> _SOURCE EXTRACT_:

__________________________________________________

Language is a dynamic and fluid aspect of human communication, and its evolution is an ongoing process that dictionaries may struggle to keep pace with. For instance, I know a lot of happy lesbians and homosexuals but I’m pretty sure that that’s not why they’re known as gay.
Dictionaries offer the best guess of closeted academics to offer a kind of average meaning for words, regardless of context. But the changing definitions they offer can give us interesting insights into the development of the way we think as individuals and as a society. Despite the different definitions out there for the word ‘compassion’, they all focus on the process of connecting with someone’s suffering and being motivated to help them as a result.
Peer Power’s definition states:
“The sympathetic pity and concern for the sufferings or misfortunes of others; as in the victims should be treated with compassion.”
For me at least, the words pity, sympathy and victim seem severely dated.
In my version of the word the connection fuelling any act of true compassion has to be empathetic in nature rather than sympathetic, with people offered respect rather than pity.

__________________________________________________

> _INFORMATION_:
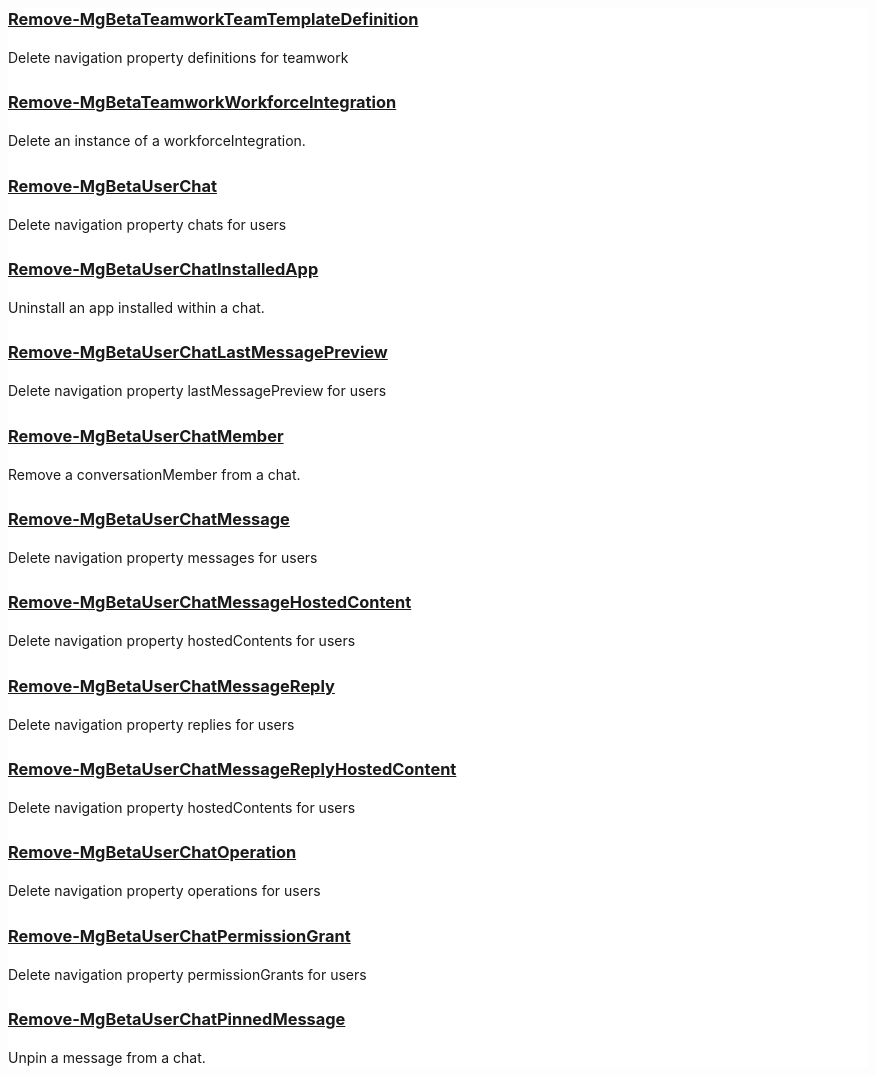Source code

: ### [Remove-MgBetaTeamworkTeamTemplateDefinition](Remove-MgBetaTeamworkTeamTemplateDefinition.md)
Delete navigation property definitions for teamwork

### [Remove-MgBetaTeamworkWorkforceIntegration](Remove-MgBetaTeamworkWorkforceIntegration.md)
Delete an instance of a workforceIntegration.

### [Remove-MgBetaUserChat](Remove-MgBetaUserChat.md)
Delete navigation property chats for users

### [Remove-MgBetaUserChatInstalledApp](Remove-MgBetaUserChatInstalledApp.md)
Uninstall an app installed within a chat.

### [Remove-MgBetaUserChatLastMessagePreview](Remove-MgBetaUserChatLastMessagePreview.md)
Delete navigation property lastMessagePreview for users

### [Remove-MgBetaUserChatMember](Remove-MgBetaUserChatMember.md)
Remove a conversationMember from a chat.

### [Remove-MgBetaUserChatMessage](Remove-MgBetaUserChatMessage.md)
Delete navigation property messages for users

### [Remove-MgBetaUserChatMessageHostedContent](Remove-MgBetaUserChatMessageHostedContent.md)
Delete navigation property hostedContents for users

### [Remove-MgBetaUserChatMessageReply](Remove-MgBetaUserChatMessageReply.md)
Delete navigation property replies for users

### [Remove-MgBetaUserChatMessageReplyHostedContent](Remove-MgBetaUserChatMessageReplyHostedContent.md)
Delete navigation property hostedContents for users

### [Remove-MgBetaUserChatOperation](Remove-MgBetaUserChatOperation.md)
Delete navigation property operations for users

### [Remove-MgBetaUserChatPermissionGrant](Remove-MgBetaUserChatPermissionGrant.md)
Delete navigation property permissionGrants for users

### [Remove-MgBetaUserChatPinnedMessage](Remove-MgBetaUserChatPinnedMessage.md)
Unpin a message from a chat.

__________________________________________________

> _PROMPT_: The passage on the meaning of compassion says dictionaries may struggle to keep pace with language. In one to three sentences, explain why, based on what the passage says.

> _TASK SOLUTION_: Language is a dynamic and fluid aspect of human communication. Its evolution is an ongoing process, so the meanings dictionaries record can fall behind how words are actually used.